Influxdb Cloud
Security checks across static analysis, malware telemetry, and agentic risk
Overview
This InfluxDB Cloud skill is coherent, but it gives the agent broad authenticated API access that can modify or delete cloud resources without clear approval or scope limits.
Install only if you are comfortable granting Membrane-mediated access to your InfluxDB Cloud account. Use least-privilege credentials, pin or verify the CLI package if possible, and require explicit confirmation before any write, delete, user, authorization, secret, task, bucket, or organization changes.
Static analysis
No static analysis findings were reported for this release.
VirusTotal
VirusTotal findings are pending for this skill version.
Risk analysis
Artifact-based informational review of SKILL.md, metadata, install specs, static scan signals, and capability signals. ClawScan does not execute the skill or run runtime probes.
If connected with a privileged account, the agent could change or delete InfluxDB Cloud resources while completing a task.
This exposes a raw authenticated API escape hatch that can perform modifying or destructive operations, without visible guardrails requiring user confirmation or limiting which endpoints may be used.
When the available actions don't cover your use case, you can send requests directly to the InfluxDB Cloud API through Membrane's proxy... HTTP method (GET, POST, PUT, PATCH, DELETE).

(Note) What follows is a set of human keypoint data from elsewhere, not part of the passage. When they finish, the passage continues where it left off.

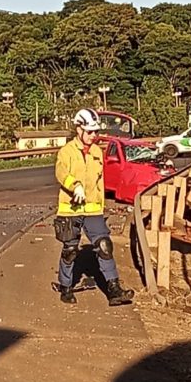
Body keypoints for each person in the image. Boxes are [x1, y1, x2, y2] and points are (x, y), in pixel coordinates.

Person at [53, 108, 135, 306]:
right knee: (70, 250)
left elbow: (99, 182)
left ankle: (114, 289)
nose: (93, 136)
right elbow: (61, 173)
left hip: (93, 210)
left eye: (95, 132)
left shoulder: (98, 152)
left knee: (105, 246)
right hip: (71, 208)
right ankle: (66, 287)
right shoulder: (67, 152)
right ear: (78, 129)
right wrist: (75, 186)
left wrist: (102, 204)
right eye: (90, 132)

Prefer listed actions and read-only queries; require explicit user confirmation for POST, PUT, PATCH, DELETE, user, authorization, secret, task, bucket, or organization changes.

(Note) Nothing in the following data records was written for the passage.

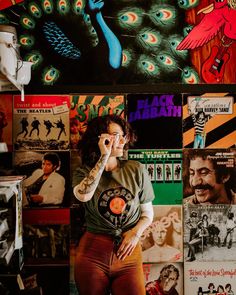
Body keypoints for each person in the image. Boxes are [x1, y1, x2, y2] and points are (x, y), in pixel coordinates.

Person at [72, 114, 155, 295]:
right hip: (92, 252)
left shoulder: (136, 169)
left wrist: (135, 233)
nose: (122, 140)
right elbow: (83, 196)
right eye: (115, 135)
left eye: (123, 135)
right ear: (99, 139)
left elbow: (148, 213)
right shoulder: (83, 171)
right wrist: (104, 157)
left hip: (129, 253)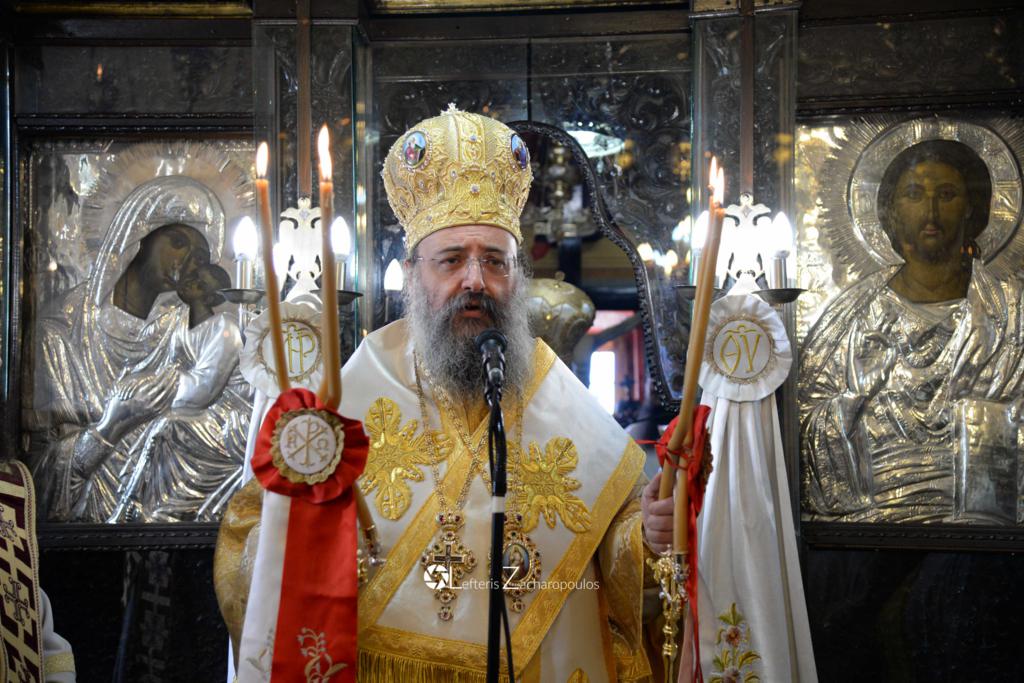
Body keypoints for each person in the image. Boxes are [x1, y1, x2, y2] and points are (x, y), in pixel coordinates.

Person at [216, 106, 677, 682]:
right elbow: (254, 550)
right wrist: (308, 537)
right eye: (452, 260)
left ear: (517, 276)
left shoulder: (553, 389)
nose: (475, 280)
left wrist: (648, 533)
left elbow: (616, 538)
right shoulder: (358, 385)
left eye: (495, 262)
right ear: (414, 274)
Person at [800, 139, 1024, 524]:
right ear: (892, 210)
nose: (931, 211)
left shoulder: (1011, 313)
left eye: (947, 195)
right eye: (914, 195)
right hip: (866, 533)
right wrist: (853, 400)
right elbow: (806, 423)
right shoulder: (853, 316)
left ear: (971, 207)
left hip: (982, 532)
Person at [108, 263, 250, 522]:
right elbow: (158, 364)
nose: (190, 282)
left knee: (166, 426)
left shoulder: (225, 328)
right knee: (138, 421)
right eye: (193, 275)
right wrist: (139, 380)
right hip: (185, 404)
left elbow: (203, 389)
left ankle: (136, 503)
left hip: (226, 414)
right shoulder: (180, 324)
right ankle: (133, 502)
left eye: (200, 284)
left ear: (210, 297)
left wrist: (159, 383)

The skill may act with the privileges granted to the Membrane/InfluxDB connection.
The skill intentionally delegates authentication to Membrane and may reach sensitive account objects. This is expected for the integration, but the artifacts do not define least-privilege scopes.

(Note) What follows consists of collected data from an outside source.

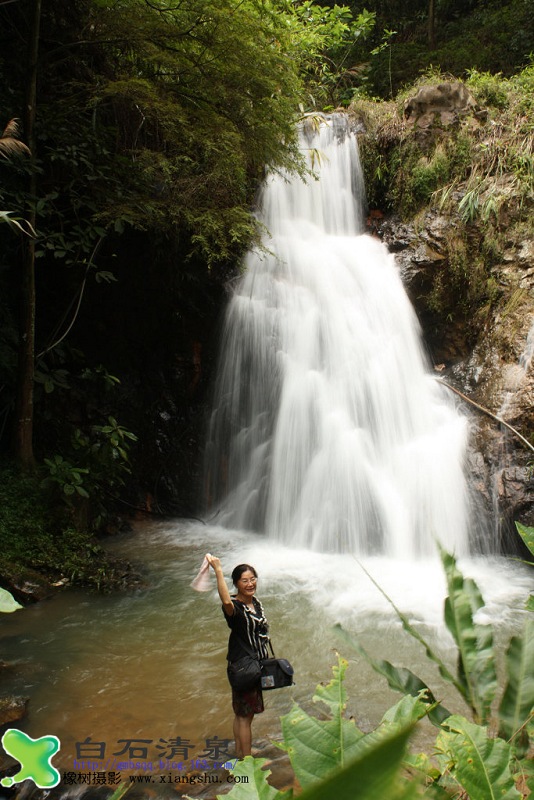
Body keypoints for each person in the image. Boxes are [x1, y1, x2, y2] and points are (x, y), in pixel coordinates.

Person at [206, 555, 269, 758]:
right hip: (244, 668)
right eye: (244, 581)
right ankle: (247, 761)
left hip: (254, 665)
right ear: (236, 584)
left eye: (252, 579)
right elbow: (225, 600)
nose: (250, 584)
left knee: (242, 715)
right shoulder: (236, 609)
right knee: (244, 717)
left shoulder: (255, 604)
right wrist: (217, 570)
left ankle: (240, 752)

Membrane handles authentication and credentials refresh automatically... InfluxDB Cloud Overview ... User ... Authorization ... Secret
Use a least-privilege InfluxDB connection or token, avoid admin credentials unless necessary, and review what Membrane is authorized to access.
A future CLI version or npm package issue could affect behavior outside what was reviewed here.
The setup uses a globally installed, unpinned npm CLI. This is user-directed and central to the skill, but the exact package version is not fixed in the reviewed artifacts.
npm install -g @membranehq/cli@latest
Install from the expected publisher, consider pinning a known version, and review the CLI package before using it with sensitive cloud credentials.
InfluxDB request details and responses may pass through Membrane rather than only between the user and InfluxDB.
InfluxDB API calls are routed through Membrane as a gateway. This is disclosed and purpose-aligned, but it is an important data and credential boundary.
send requests directly to the InfluxDB Cloud API through Membrane's proxy... injects the correct authentication headers
Review Membrane's data handling policy and avoid routing unnecessary sensitive data through the integration.